About this task:
Print the full set of records below, character for character and picture-free.

[Collected data entries]

=== Section Start ===

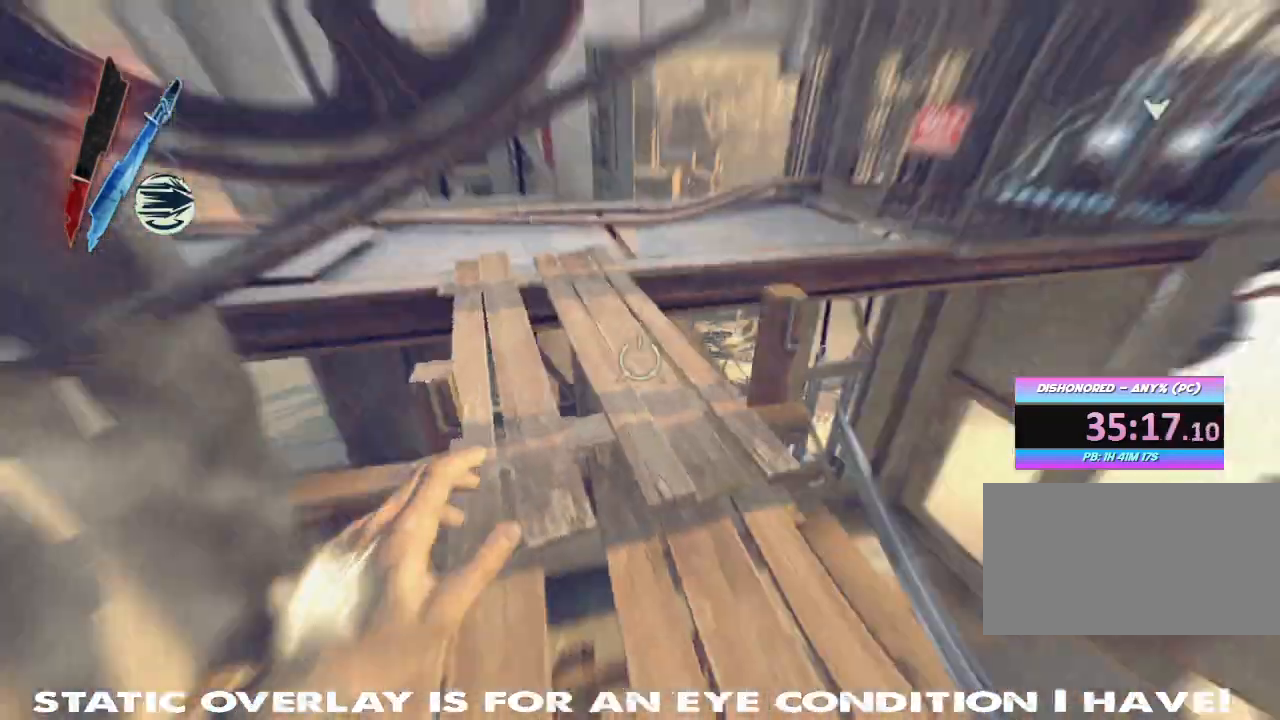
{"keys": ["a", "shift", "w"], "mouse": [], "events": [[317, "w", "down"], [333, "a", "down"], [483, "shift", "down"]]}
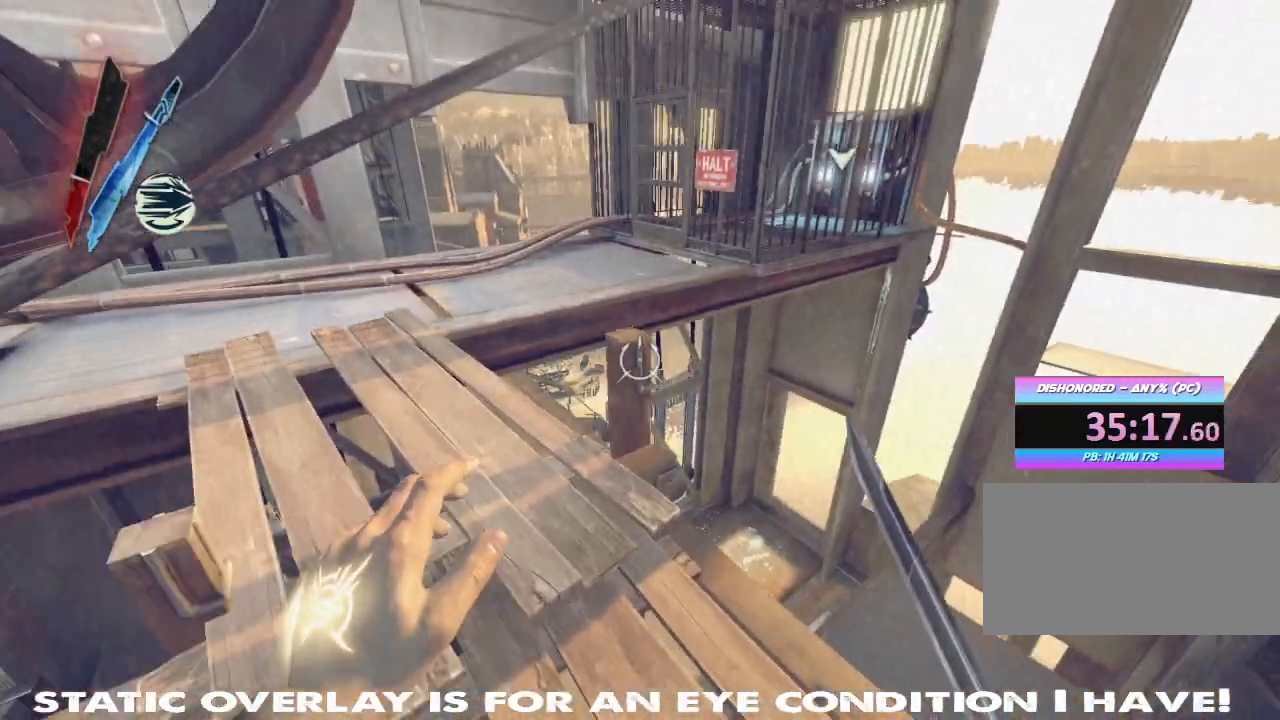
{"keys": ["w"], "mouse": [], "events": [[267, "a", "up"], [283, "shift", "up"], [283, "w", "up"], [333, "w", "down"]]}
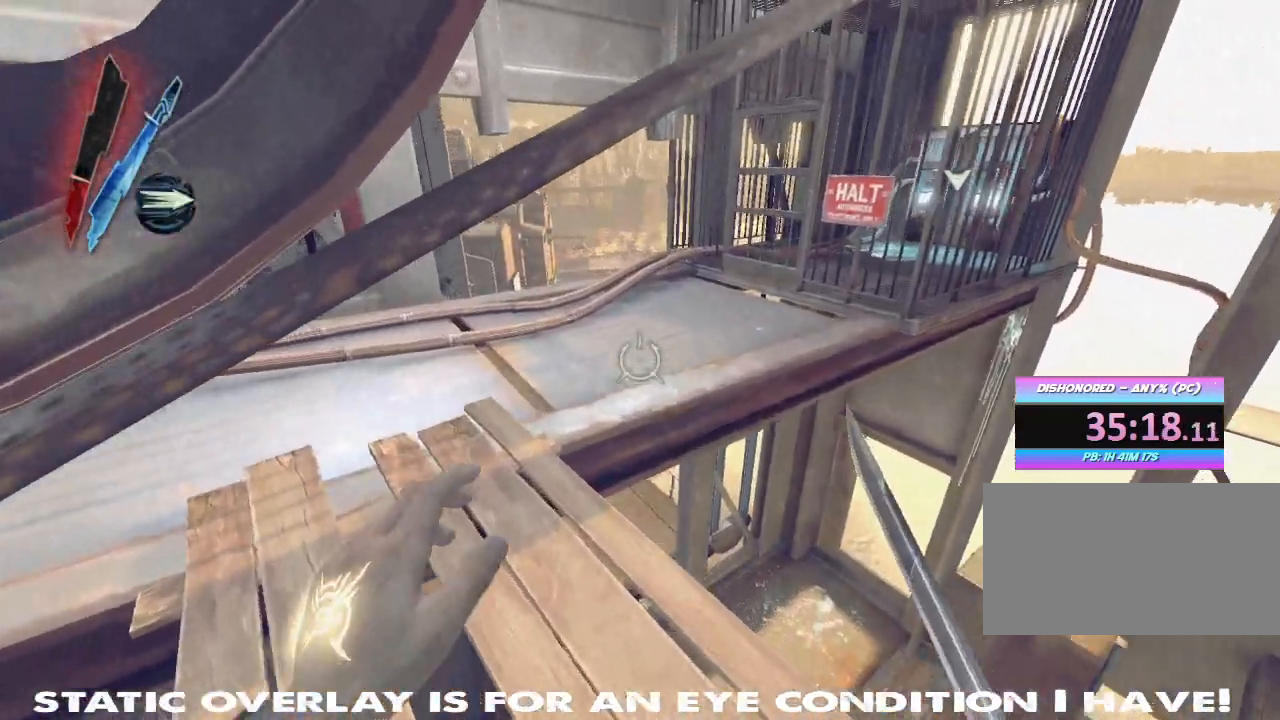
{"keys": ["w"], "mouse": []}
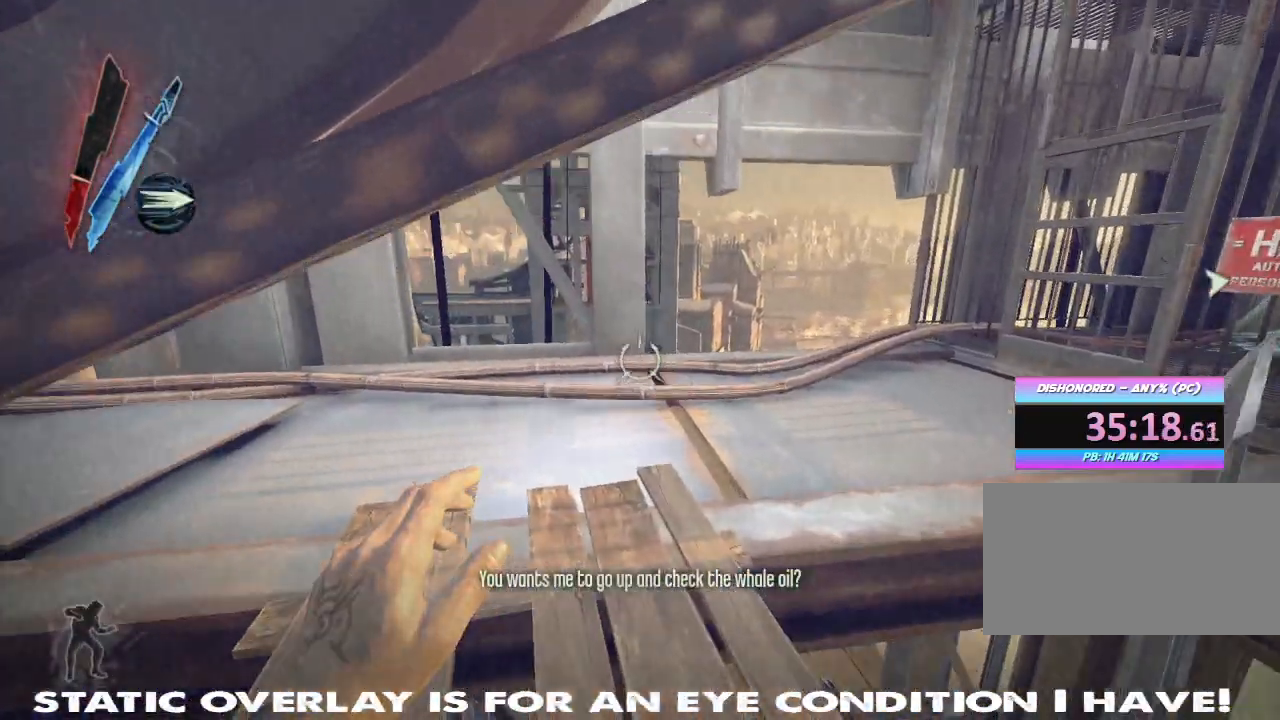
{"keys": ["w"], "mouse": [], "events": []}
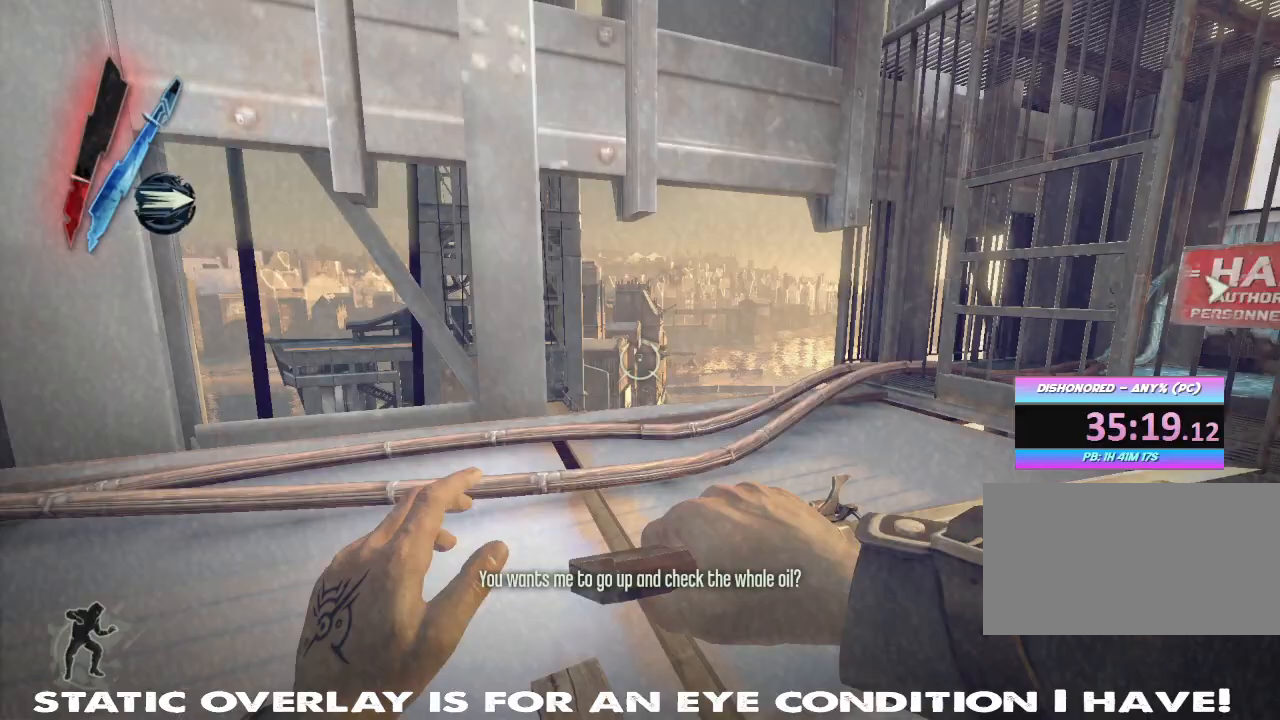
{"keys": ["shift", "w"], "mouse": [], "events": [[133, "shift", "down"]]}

=== Section End ===

Task answer:
{"keys": ["a", "shift", "w"], "mouse": [], "events": [[317, "w", "down"], [333, "a", "down"], [483, "shift", "down"]]}
{"keys": ["w"], "mouse": [], "events": [[267, "a", "up"], [283, "shift", "up"], [283, "w", "up"], [333, "w", "down"]]}
{"keys": ["w"], "mouse": []}
{"keys": ["w"], "mouse": [], "events": []}
{"keys": ["shift", "w"], "mouse": [], "events": [[133, "shift", "down"]]}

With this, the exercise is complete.